A eleição de Cristina Kirchner para suceder o marido na vizinha Argentina terá o condão de, finalmente, mandar para o arquivo das coisas inservíveis a tese, difundida à larga entre nós, de que “voto não se transfere”. Transfere-se sim, especialmente se o governo é bem avaliado e a oposição não consegue se unir em torno de um único nome — ou atrair parte da base política do oficialismo.
A partir dessas duas premissas, de que 1) Lula quer indicar soberanamente o sucessor e 2) voto se transfere, chegamos ao projeto do presidente da República para 2010: manter-se no poder. Por meio dele próprio ou de interposta pessoa. Não necessariamente nessa ordem.
Avaliações realistas apontam que uma emenda constitucional para permitir a Lula a disputa de um terceiro mandato seguido teria, hoje, chances razoáveis de obter os três quintos necessários na Câmara dos Deputados. Mesmo o bloco PSB-PCdoB, que se articula em torno de Ciro Gomes para 2010, reavaliaria o quadro a partir do fato novo. As dificuldades maiores vêm do Senado, onde o governo está às voltas com a missão de transformar o limão numa limonada: aproveitar a guerra em torno da prorrogação da Contribuição Provisória sobre Movimentação Financeira (CPMF) para construir uma base tão folgada quanto a que exibe na Casa ao lado.
Prorrogada a CPMF, com a economia de vento em popa, com a popularidade em alta e com base folgada no Legislativo, Luiz Inácio Lula da Silva estará de mãos livres para conduzir sua própria sucessão como bem desejar, e com uma margem considerável de manobra. O cálculo de alguns tucanos é que Lula, nesse cenário, não se incomodará em ser sucedido por um político do PSDB. Para não ter de enfrentar alguém do seu próprio campo em 2014, se eventualmente decidir voltar ao Palácio do Planalto. Trata-se de um exercício de wishful thinking. Em inglês, tomar os desejos pela realidade.
O realismo político ensina que espaços de poder não se concedem, conquistam-se. Melhor ainda do que entregar a faixa a um tucano amistoso será, para Lula, passar o pano auriverde a alguém do PT que aceite a liderança do chefe. Especialmente se o instituto da reeleição estiver abolido, como Lula diz desejar. Sabe-se que esses cálculos costumam não dar certo, que a criatura pode acabar criando problemas para o criador. Tais ponderações, porém, nunca são suficientemente fortes quando se trata, para um determinado grupo, de encontrar maneiras de permanecer no poder.

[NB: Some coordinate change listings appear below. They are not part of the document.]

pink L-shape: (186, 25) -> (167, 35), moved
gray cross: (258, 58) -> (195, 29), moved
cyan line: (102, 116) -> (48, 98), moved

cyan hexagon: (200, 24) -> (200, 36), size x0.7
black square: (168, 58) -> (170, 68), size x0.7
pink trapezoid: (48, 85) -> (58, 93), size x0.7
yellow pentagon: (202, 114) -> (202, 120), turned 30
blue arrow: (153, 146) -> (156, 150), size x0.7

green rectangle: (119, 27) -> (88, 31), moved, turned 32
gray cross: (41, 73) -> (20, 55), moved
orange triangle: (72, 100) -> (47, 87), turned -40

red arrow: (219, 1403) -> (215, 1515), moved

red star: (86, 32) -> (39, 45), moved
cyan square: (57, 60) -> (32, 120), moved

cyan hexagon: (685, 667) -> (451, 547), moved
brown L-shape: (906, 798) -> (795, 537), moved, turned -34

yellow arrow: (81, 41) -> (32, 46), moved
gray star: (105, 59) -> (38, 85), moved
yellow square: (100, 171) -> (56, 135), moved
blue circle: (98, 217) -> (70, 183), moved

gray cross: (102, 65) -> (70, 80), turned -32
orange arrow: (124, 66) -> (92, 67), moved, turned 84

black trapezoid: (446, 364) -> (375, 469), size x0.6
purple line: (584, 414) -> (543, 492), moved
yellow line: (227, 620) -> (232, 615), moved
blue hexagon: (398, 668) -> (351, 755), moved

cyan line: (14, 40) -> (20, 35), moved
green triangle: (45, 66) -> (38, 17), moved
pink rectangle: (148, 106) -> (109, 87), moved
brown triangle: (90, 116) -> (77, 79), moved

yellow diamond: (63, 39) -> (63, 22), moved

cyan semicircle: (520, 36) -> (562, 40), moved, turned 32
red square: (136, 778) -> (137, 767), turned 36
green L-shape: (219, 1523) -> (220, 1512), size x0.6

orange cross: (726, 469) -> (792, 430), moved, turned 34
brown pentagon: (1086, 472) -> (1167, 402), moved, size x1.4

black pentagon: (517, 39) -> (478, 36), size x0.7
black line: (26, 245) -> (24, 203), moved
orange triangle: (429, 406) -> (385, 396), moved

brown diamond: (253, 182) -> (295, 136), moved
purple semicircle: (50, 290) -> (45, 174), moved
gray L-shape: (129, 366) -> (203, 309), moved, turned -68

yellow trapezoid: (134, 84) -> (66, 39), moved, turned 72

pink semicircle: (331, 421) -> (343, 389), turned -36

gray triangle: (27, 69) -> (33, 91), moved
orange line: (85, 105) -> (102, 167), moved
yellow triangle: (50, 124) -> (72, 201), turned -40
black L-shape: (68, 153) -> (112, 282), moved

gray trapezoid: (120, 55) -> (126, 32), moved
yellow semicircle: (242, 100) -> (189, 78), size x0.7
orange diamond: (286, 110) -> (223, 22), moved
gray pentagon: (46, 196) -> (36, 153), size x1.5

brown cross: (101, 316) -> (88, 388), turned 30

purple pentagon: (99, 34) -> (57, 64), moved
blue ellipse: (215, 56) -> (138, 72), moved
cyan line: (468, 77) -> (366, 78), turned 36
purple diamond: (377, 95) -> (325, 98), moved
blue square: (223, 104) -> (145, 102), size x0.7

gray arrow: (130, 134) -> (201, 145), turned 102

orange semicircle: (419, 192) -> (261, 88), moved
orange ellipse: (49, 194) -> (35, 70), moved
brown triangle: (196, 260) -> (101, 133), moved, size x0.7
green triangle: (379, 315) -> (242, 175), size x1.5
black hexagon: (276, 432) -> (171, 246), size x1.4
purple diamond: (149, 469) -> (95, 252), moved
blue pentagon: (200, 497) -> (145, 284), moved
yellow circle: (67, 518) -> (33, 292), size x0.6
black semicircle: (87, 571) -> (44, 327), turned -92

Grupos palacianos querem, em primeiro lugar, continuar onde estão. Mesmo a uma eternidade das eleições, é justo dizer que os ventos hoje sopram a favor do continuísmo. Claro que muita coisa pode acontecer até 2010. Mas isso não significa que estejamos impedidos de analisar o quadro. Não é inteligente — nem chega a exigir grande coragem — deixar de perscrutar o horizonte sob o pretexto de que talvez os ventos passem a soprar em outra direção, ou em outro sentido.